Task brief:
Rewrite the rows from the line containing "Sukrin Pancake Mix - 100 gram" through the line containing "SABIAGUABA SELVAGEM: A A", inclusive, with "Naam" changed to "Volledige naam" and everything else left as it is. Leave the pictures out of your answer.

Records from a data source
§
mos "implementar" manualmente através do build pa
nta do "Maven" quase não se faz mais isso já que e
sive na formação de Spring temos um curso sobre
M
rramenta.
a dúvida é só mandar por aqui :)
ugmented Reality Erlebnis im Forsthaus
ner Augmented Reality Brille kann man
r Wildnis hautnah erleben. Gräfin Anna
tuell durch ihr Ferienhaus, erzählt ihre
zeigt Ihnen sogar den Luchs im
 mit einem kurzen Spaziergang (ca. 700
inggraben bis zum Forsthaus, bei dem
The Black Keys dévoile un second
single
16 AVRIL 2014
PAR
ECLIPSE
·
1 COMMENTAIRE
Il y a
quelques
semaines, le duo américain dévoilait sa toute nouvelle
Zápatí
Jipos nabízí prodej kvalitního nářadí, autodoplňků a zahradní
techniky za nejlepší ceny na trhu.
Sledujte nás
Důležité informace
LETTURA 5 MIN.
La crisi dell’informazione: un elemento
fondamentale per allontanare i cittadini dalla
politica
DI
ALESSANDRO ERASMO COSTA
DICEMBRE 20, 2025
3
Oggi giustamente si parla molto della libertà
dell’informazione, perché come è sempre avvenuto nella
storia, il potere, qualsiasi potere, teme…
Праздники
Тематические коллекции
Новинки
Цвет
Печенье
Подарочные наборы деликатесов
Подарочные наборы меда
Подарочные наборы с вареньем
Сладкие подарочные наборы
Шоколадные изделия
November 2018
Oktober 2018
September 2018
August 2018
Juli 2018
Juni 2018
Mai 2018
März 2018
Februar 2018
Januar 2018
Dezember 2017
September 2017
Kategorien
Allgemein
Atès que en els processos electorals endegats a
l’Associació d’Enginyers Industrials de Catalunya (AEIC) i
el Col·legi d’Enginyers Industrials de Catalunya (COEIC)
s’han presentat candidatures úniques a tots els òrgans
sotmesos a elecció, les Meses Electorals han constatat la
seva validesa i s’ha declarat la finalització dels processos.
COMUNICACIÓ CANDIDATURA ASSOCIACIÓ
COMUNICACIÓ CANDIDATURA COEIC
§
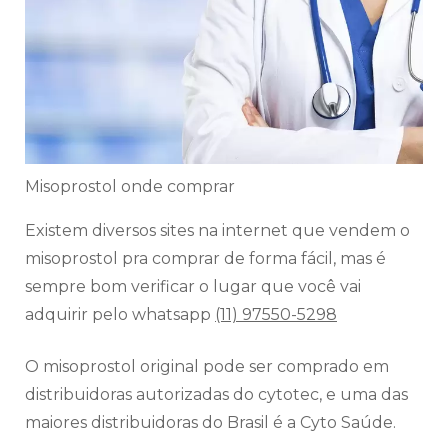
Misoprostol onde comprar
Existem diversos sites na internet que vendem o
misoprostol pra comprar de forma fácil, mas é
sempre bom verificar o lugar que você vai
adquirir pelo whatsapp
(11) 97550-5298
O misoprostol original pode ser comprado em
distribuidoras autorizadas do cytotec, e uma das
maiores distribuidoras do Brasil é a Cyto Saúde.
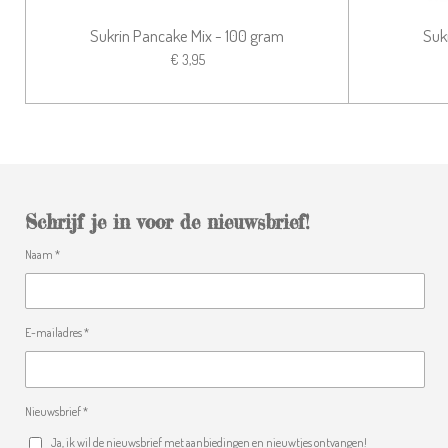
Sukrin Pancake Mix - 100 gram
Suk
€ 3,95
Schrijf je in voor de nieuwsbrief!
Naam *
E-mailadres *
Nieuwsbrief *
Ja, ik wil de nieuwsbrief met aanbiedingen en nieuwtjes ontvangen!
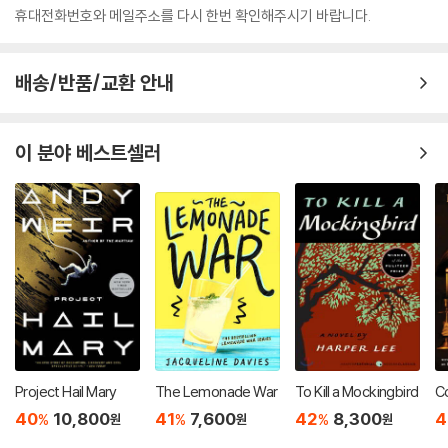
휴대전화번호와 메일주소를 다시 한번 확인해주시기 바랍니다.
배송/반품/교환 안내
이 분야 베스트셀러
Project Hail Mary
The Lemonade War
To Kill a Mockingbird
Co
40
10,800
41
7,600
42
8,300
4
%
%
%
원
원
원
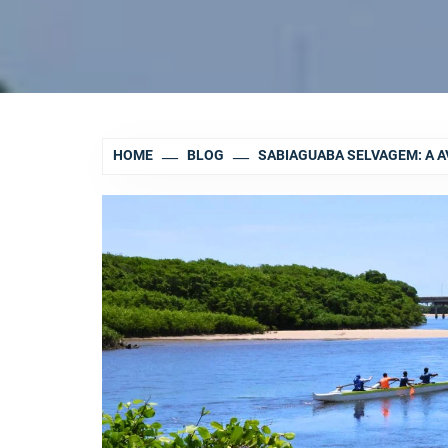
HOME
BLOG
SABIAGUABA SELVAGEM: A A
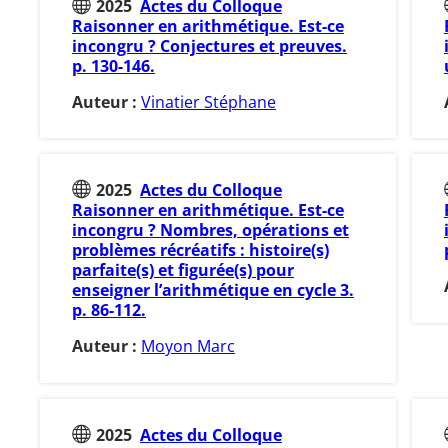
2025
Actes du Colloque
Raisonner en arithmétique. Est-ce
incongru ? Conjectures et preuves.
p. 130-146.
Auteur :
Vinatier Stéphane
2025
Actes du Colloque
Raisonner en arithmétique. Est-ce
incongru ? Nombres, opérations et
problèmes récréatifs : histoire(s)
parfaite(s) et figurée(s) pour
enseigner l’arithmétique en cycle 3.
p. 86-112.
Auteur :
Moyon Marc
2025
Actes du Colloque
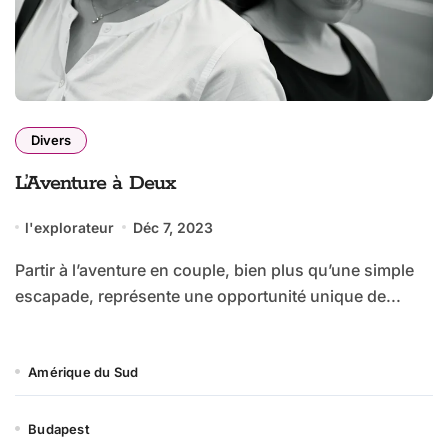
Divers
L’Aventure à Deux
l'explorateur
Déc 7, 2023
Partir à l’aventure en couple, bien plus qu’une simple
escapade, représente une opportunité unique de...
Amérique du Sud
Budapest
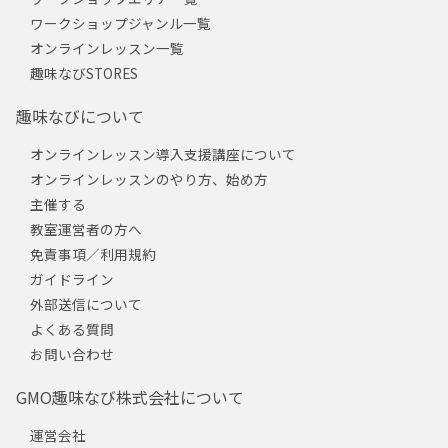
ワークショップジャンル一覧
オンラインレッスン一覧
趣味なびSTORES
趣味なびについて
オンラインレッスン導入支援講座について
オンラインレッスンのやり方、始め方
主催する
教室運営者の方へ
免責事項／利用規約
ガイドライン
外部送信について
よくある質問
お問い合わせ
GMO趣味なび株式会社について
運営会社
§
Solved exercise:
Sukrin Pancake Mix - 100 gram
Suk
€ 3,95
Schrijf je in voor de nieuwsbrief!
Volledige naam *
E-mailadres *
Nieuwsbrief *
Ja, ik wil de nieuwsbrief met aanbiedingen en nieuwtjes ontvangen!
휴대전화번호와 메일주소를 다시 한번 확인해주시기 바랍니다.
배송/반품/교환 안내
이 분야 베스트셀러
Project Hail Mary
The Lemonade War
To Kill a Mockingbird
Co
40
10,800
41
7,600
42
8,300
4
%
%
%
원
원
원
HOME
BLOG
SABIAGUABA SELVAGEM: A A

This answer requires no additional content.